Other people avoid that feeling, trying their best to contain it or squelch it before it looms any larger. The feeling is always there; but it remains dormant, never seeing to its potential.
Investing in a startup, nonetheless yourself as an entrepreneur, is a risk not meant for everyone. Not everyone has the stomach to jump into the trenches and treat each and every day (yes, including weekends) as a battle that must be won.
Those that do, however, enter flight or fight mode daily and either succeed or fail. It’s that simple.
This isn’t to suggest that failure is the end of the world or even the end of one’s own dreams as a entrepreneur. In many cases, failure is often the valuable lesson that leads to even more success in the future.
But in the thick of that failure, or the subsequent days following a direct face-off with dire adversity, it’s imperative that all aspiring entrepreneurs considering the following three insightful lessons.
1) Automate Your Workflow
According to a podcast interview with Side Hustle Nation and digital marketing guru Sean Marshall, startup entrepreneurs must be able to automate their workflow if they want to scale their business. In Sean’s words, he states that “Software will never call in sick, and it’ll work 99% of the time.”
This can entail investing in anything from project management software, social media tools, or HR management software. The point is this: We are human. We can’t take on every single task that’s required for our company’s success. We must be able to find loopholes in our workflow to become more efficient and effective.
Automating our workflow will help us diminish inefficiencies in our processes across the board. For instance, there are virtual assistants who can set up your schedule as opposed to you having to hire an actual assistant who’s owed benefits. In addition, there are plenty of best writing services for support from committed, experienced and professional writers.
With technology, the options are fully at your disposal.
2) It’s OK to Ask For Your Help
Not only is it OK to ask for your help, it’s actually in your best interest to ask for help, especially from a mentor. As with the idea of automating your workflow, it’s also important to build a relationship with a mentor, i.e., someone who’s gone through it before, someone who can teach you all the insightful lessons they overlooked along the way.
Kathy Caprino, a senior contributor for Forbes, believes that individuals must be diligent and prudent in their pursuit of mentors. She suggests people should look to fiind great mentors through the inspiring people they’re already interacting and working with now. They need to be “people to whom entrepreneurs have already demonstrated their potential.”
But the key takeaway is that it’s healthy for you to acknowledge that you need help. One of the biggest mistakes you can make is to keep your fears, issues, and mistakes to yourself; it only results in avoidance of larger problems. Face the fear head on with support — from your friends, peers, family, and your mentors.
At the end of the day, your mentor is someone who once upon a time went through what you’re going through right now.
3) You Asked For This
Being an entrepreneur means that you are in control of your fate. You have chosen your journey and are pursuing it to your best abilities. What this also means is that you are embarking on a difficult path that few individuals have traveled on and even fewer have succeeded in passing through unscated.

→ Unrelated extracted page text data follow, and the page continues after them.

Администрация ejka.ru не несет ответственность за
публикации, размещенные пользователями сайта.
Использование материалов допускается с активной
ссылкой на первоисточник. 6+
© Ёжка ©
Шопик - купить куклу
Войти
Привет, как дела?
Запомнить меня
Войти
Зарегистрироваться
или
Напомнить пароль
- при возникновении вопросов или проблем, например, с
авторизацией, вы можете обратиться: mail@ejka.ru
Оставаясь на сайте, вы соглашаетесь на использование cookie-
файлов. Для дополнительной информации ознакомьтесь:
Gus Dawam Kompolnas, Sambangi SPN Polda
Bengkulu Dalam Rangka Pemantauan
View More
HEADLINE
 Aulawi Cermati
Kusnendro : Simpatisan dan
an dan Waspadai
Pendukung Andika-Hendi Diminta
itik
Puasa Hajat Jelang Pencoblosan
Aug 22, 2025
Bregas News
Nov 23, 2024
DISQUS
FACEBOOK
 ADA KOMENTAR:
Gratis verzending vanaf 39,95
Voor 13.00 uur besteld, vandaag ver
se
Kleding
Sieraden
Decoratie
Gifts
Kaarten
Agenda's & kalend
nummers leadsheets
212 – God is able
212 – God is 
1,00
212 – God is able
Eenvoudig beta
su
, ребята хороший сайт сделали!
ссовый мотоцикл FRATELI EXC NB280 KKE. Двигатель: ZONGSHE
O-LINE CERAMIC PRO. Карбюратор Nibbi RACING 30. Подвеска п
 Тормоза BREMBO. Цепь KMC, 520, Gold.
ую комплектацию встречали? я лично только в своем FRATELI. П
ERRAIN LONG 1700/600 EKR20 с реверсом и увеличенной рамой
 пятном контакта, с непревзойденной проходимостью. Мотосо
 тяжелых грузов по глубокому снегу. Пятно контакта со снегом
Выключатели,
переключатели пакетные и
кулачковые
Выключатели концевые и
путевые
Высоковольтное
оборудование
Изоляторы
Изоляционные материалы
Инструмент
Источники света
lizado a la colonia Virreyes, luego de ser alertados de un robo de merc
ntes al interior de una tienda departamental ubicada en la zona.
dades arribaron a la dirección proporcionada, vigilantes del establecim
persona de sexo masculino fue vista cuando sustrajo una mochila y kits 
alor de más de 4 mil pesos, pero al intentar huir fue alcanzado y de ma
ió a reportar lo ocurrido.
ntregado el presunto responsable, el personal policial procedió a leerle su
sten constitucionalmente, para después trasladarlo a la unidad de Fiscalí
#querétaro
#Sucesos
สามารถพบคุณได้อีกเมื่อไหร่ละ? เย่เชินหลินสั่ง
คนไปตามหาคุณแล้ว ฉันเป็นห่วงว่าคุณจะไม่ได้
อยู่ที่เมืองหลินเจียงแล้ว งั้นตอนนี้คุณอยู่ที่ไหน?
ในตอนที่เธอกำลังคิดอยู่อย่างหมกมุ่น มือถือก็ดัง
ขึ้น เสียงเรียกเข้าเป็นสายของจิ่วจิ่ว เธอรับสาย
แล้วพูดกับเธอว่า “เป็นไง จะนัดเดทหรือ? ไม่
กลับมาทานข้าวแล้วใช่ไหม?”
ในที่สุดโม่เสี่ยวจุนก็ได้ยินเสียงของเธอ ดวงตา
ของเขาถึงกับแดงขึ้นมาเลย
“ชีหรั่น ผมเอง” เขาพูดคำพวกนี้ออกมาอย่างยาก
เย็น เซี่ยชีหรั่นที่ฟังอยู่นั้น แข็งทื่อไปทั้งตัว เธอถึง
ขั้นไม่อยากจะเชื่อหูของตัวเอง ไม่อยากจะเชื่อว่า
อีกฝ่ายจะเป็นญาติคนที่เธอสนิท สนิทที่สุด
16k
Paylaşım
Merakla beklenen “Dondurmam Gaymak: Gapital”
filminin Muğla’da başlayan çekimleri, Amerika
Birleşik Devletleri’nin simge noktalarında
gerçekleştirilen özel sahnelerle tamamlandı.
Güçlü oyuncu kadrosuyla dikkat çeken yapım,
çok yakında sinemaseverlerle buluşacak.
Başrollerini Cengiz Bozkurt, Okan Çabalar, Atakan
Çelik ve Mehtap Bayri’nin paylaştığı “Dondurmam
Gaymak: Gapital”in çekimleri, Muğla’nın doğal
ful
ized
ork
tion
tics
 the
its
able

But you knew all about that before you decided to traverse the path (you knew there were challenges with running a business). What you also knew is that it’s tough out here for entrepreneurs, with so many industries being disrupted monthly, with so many jobs being passed on to technology (becoming “automated,” as seen in the first lesson above).

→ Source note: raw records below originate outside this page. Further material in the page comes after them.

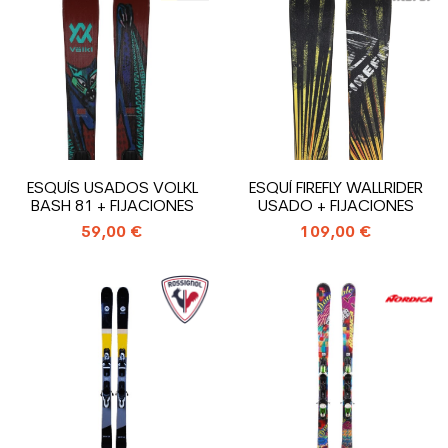
ESQUÍS USADOS VOLKL
ESQUÍ FIREFLY WALLRIDER
BASH 81 + FIJACIONES
USADO + FIJACIONES
59,00 €
109,00 €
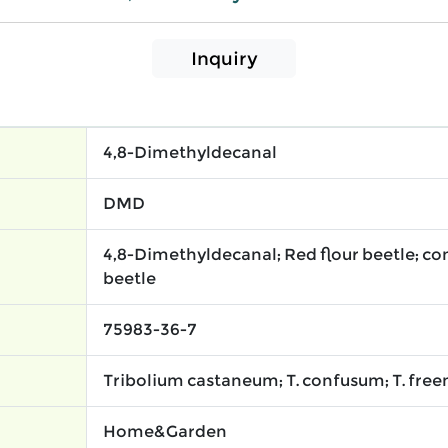
Inquiry
4,8-Dimethyldecanal
DMD
4,8-Dimethyldecanal; Red flour beetle; co
beetle
75983-36-7
Tribolium castaneum; T. confusum; T. fre
Home&Garden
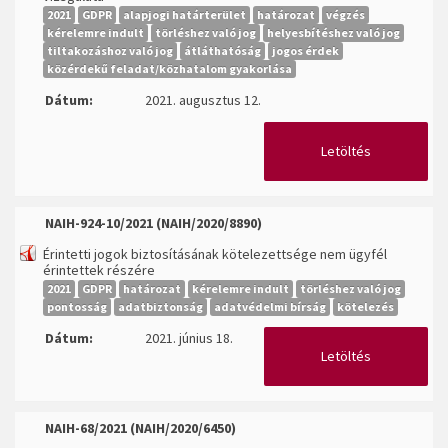
2021
GDPR
alapjogi határterület
határozat
végzés
kérelemre indult
törléshez való jog
helyesbítéshez való jog
tiltakozáshoz való jog
átláthatóság
jogos érdek
közérdekű feladat/közhatalom gyakorlása
Dátum:
2021. augusztus 12.
Letöltés
NAIH-924-10/2021 (NAIH/2020/8890)
Érintetti jogok biztosításának kötelezettsége nem ügyfél
érintettek részére
2021
GDPR
határozat
kérelemre indult
törléshez való jog
pontosság
adatbiztonság
adatvédelmi bírság
kötelezés
Dátum:
2021. június 18.
Letöltés
NAIH-68/2021
(
NAIH/2020/6450)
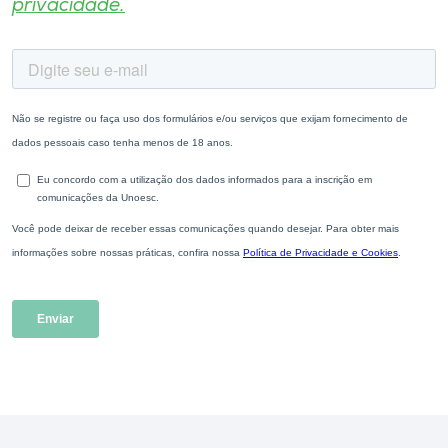
privacidade.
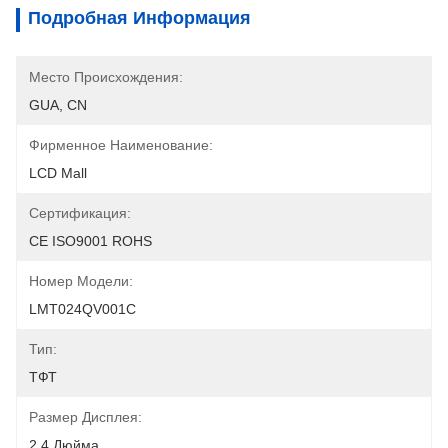
Подробная Информация
Место Происхождения:
GUA, CN
Фирменное Наименование:
LCD Mall
Сертификация:
CE ISO9001 ROHS
Номер Модели:
LMT024QV001C
Тип:
ТФТ
Размер Дисплея:
2.4 Дюйма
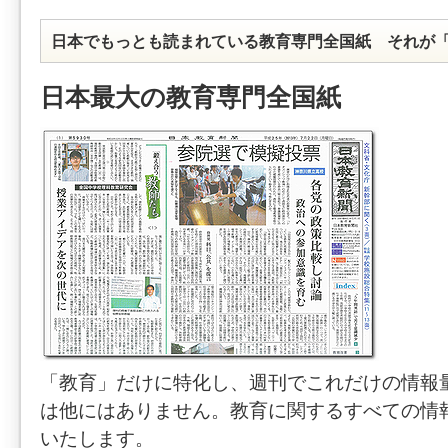
日本でもっとも読まれている教育専門全国紙 それが
日本最大の教育専門全国紙
「教育」だけに特化し、週刊でこれだけの情報
は他にはありません。教育に関するすべての情
いたします。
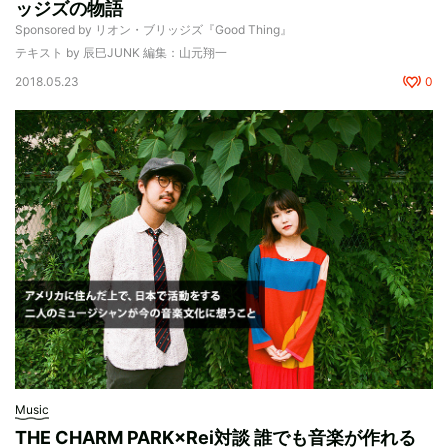
ッジズの物語
Sponsored by リオン・ブリッジズ『Good Thing』
テキスト by 辰巳JUNK 編集：山元翔一
2018.05.23
0
Music
THE CHARM PARK×Rei対談 誰でも音楽が作れる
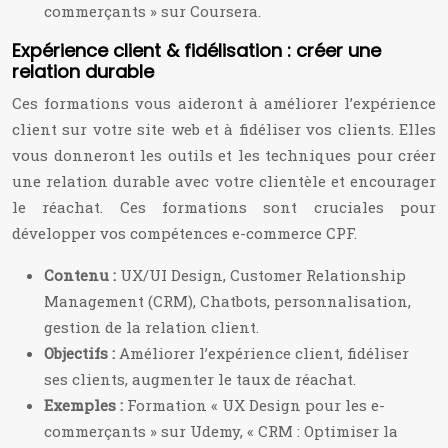
commerçants » sur Coursera.
Expérience client & fidélisation : créer une
relation durable
Ces formations vous aideront à améliorer l’expérience
client sur votre site web et à fidéliser vos clients. Elles
vous donneront les outils et les techniques pour créer
une relation durable avec votre clientèle et encourager
le réachat. Ces formations sont cruciales pour
développer vos compétences e-commerce CPF.
Contenu :
UX/UI Design, Customer Relationship
Management (CRM), Chatbots, personnalisation,
gestion de la relation client.
Objectifs :
Améliorer l’expérience client, fidéliser
ses clients, augmenter le taux de réachat.
Exemples :
Formation « UX Design pour les e-
commerçants » sur Udemy, « CRM : Optimiser la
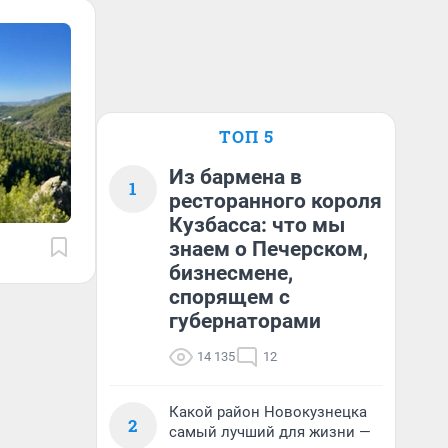
ТОП 5
Из бармена в
1
ресторанного короля
Кузбасса: что мы
знаем о Печерском,
бизнесмене,
спорящем с
губернаторами
14 135
12
Какой район Новокузнецка
2
самый лучший для жизни —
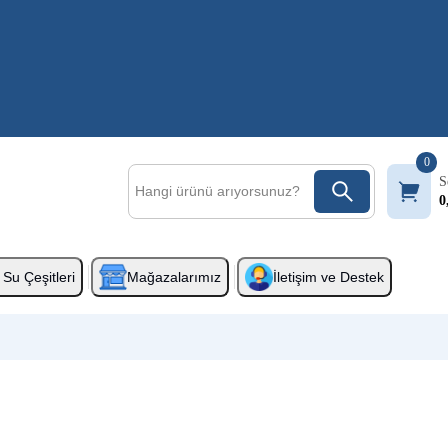
0
S
0
Su Çeşitleri
Mağazalarımız
İletişim ve Destek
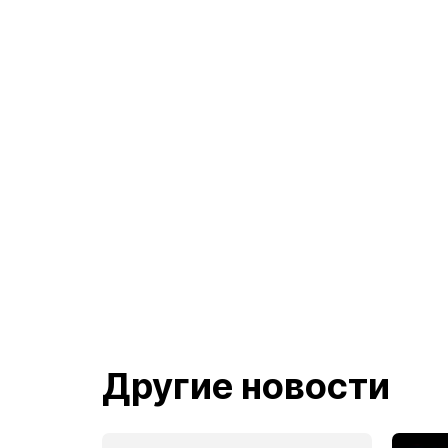
Другие новости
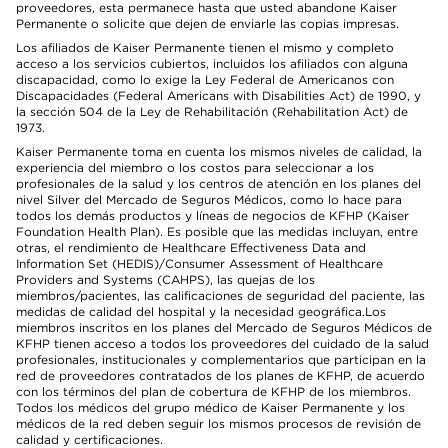
proveedores, esta permanece hasta que usted abandone Kaiser
Permanente o solicite que dejen de enviarle las copias impresas.
Los afiliados de Kaiser Permanente tienen el mismo y completo
acceso a los servicios cubiertos, incluidos los afiliados con alguna
discapacidad, como lo exige la Ley Federal de Americanos con
Discapacidades (Federal Americans with Disabilities Act) de 1990, y
la sección 504 de la Ley de Rehabilitación (Rehabilitation Act) de
1973.
Kaiser Permanente toma en cuenta los mismos niveles de calidad, la
experiencia del miembro o los costos para seleccionar a los
profesionales de la salud y los centros de atención en los planes del
nivel Silver del Mercado de Seguros Médicos, como lo hace para
todos los demás productos y líneas de negocios de KFHP (Kaiser
Foundation Health Plan). Es posible que las medidas incluyan, entre
otras, el rendimiento de Healthcare Effectiveness Data and
Information Set (HEDIS)/Consumer Assessment of Healthcare
Providers and Systems (CAHPS), las quejas de los
miembros/pacientes, las calificaciones de seguridad del paciente, las
medidas de calidad del hospital y la necesidad geográfica.Los
miembros inscritos en los planes del Mercado de Seguros Médicos de
KFHP tienen acceso a todos los proveedores del cuidado de la salud
profesionales, institucionales y complementarios que participan en la
red de proveedores contratados de los planes de KFHP, de acuerdo
con los términos del plan de cobertura de KFHP de los miembros.
Todos los médicos del grupo médico de Kaiser Permanente y los
médicos de la red deben seguir los mismos procesos de revisión de
calidad y certificaciones.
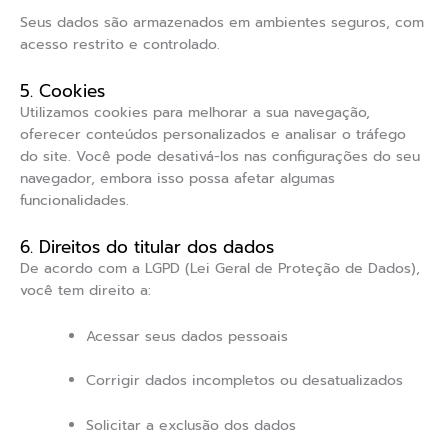
Seus dados são armazenados em ambientes seguros, com
acesso restrito e controlado.
5. Cookies
Utilizamos cookies para melhorar a sua navegação,
oferecer conteúdos personalizados e analisar o tráfego
do site. Você pode desativá-los nas configurações do seu
navegador, embora isso possa afetar algumas
funcionalidades.
6. Direitos do titular dos dados
De acordo com a LGPD (Lei Geral de Proteção de Dados),
você tem direito a:
Acessar seus dados pessoais
Corrigir dados incompletos ou desatualizados
Solicitar a exclusão dos dados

Therefore, it’s with the utmost empathy and tough love when we say, “You asked for this.” Kevin O’Leary, famous for his alter-ego, the self-proclaimed Mr. Wonderful on the hit show Shark Tank, has boldly stated the personal sacrifices one must make for his or her business to be successful.

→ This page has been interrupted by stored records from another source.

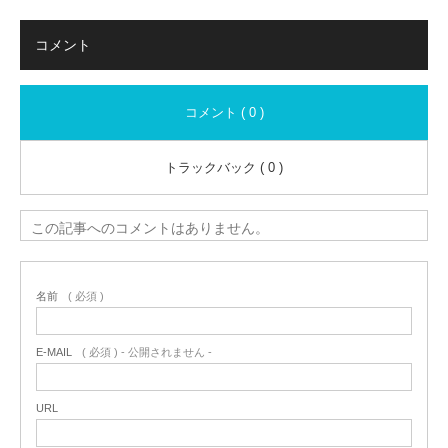
コメント
コメント ( 0 )
トラックバック ( 0 )
この記事へのコメントはありません。
名前
( 必須 )
E-MAIL
( 必須 ) - 公開されません -
URL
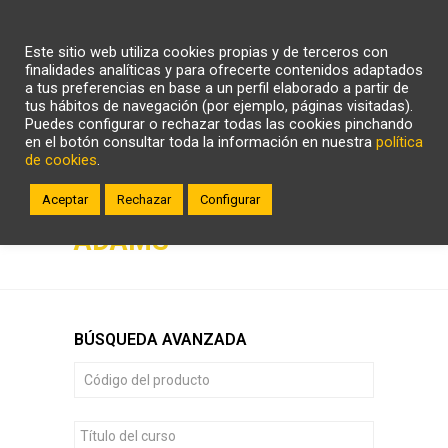
CARRITO
WHATSAPP
LLÁMANOS
Este sitio web utiliza cookies propias y de terceros con
ZONA CLIENTE
finalidades analíticas y para ofrecerte contenidos adaptados
a tus preferencias en base a un perfil elaborado a partir de
tus hábitos de navegación (por ejemplo, páginas visitadas).
Puedes configurar o rechazar todas las cookies pinchando
en el botón consultar toda la información en nuestra
política
de cookies
.
Aceptar
Rechazar
Configurar
ADAMS
BÚSQUEDA AVANZADA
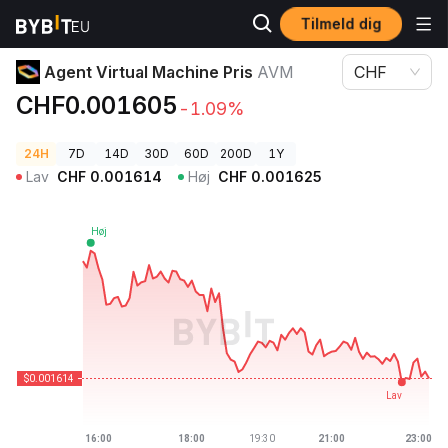
Tilmeld dig
Kryptopriser
Agent Virtual Machine Pris AVM
Agent Virtual Machine Pris
AVM
CHF
CHF0.001605
-1.09%
24H
7D
14D
30D
60D
200D
1Y
Lav
CHF
0.001614
Høj
CHF
0.001625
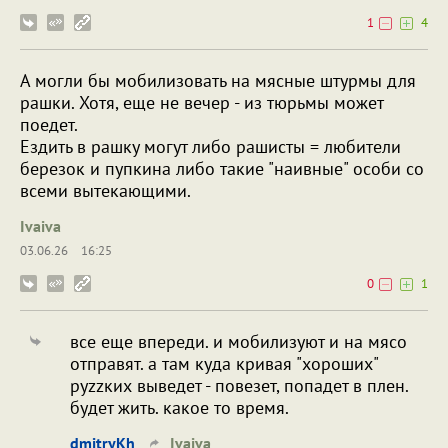
1
4
А могли бы мобилизовать на мясные штурмы для
рашки. Хотя, еще не вечер - из тюрьмы может
поедет.
Ездить в рашку могут либо рашисты = любители
березок и пупкина либо такие "наивные" особи со
всеми вытекающими.
Ivaiva
03.06.26
16:25
0
1
все еще впереди. и мобилизуют и на мясо
отправят. а там куда кривая "хороших"
руzzких выведет - повезет, попадет в плен.
будет жить. какое то время.
dmitryKh
Ivaiva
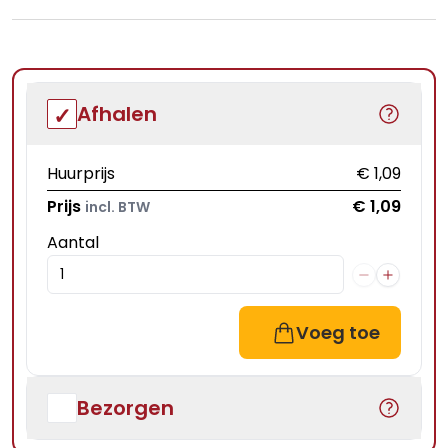
Afhalen
Huurprijs
€ 1,09
Prijs
€ 1,09
incl. BTW
Aantal
Voeg toe
Bezorgen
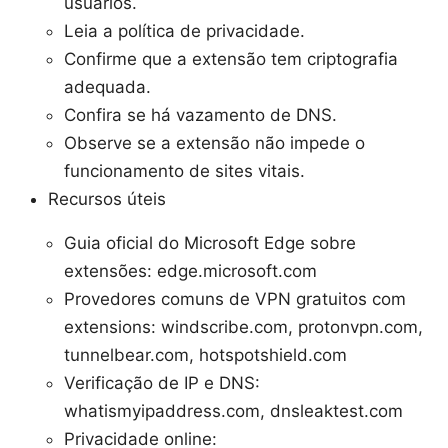
usuários.
Leia a política de privacidade.
Confirme que a extensão tem criptografia
adequada.
Confira se há vazamento de DNS.
Observe se a extensão não impede o
funcionamento de sites vitais.
Recursos úteis
Guia oficial do Microsoft Edge sobre
extensões: edge.microsoft.com
Provedores comuns de VPN gratuitos com
extensions: windscribe.com, protonvpn.com,
tunnelbear.com, hotspotshield.com
Verificação de IP e DNS:
whatismyipaddress.com, dnsleaktest.com
Privacidade online:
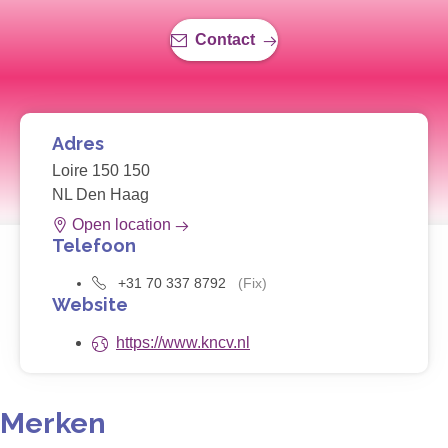
Contact
Adres
Loire 150 150
NL Den Haag
Open location
Telefoon
+31 70 337 8792
(Fix)
Website
https://www.kncv.nl
Merken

Many businesspeople know of these possible scenarios prior to starting their businesses, but it’s not until they’re experiencing the responsibility of running their own company that they recognize all the personal sacrifices they must make in order to keep their business afloat.
Some can’t take it, but others realize that it’s the byproduct of trying to secure financial freedom. Because that’s what running your own business or digital marketing agency is about: not having to report to anyone, not having to show up somewhere on someone’s time, not having to make money for a company that only gives you a piece of the pie and doesn’t care about you.
It’s freedom you can smell or taste from miles away. However, with freedom comes sacrifice, and with sacrifice comes tough decisions.
But this is the life you chose. And it’s the life you’re going to fight for because the alternative, being an employee at a 9-to-5 job, isn’t in your DNA. It’s not who you are. It’s not who you were meant to be.
Thus, these are insightful lessons for all aspiring entrepreneurs, because it’s all about learning from the people who’ve traveled your path before you decided to embark on your path.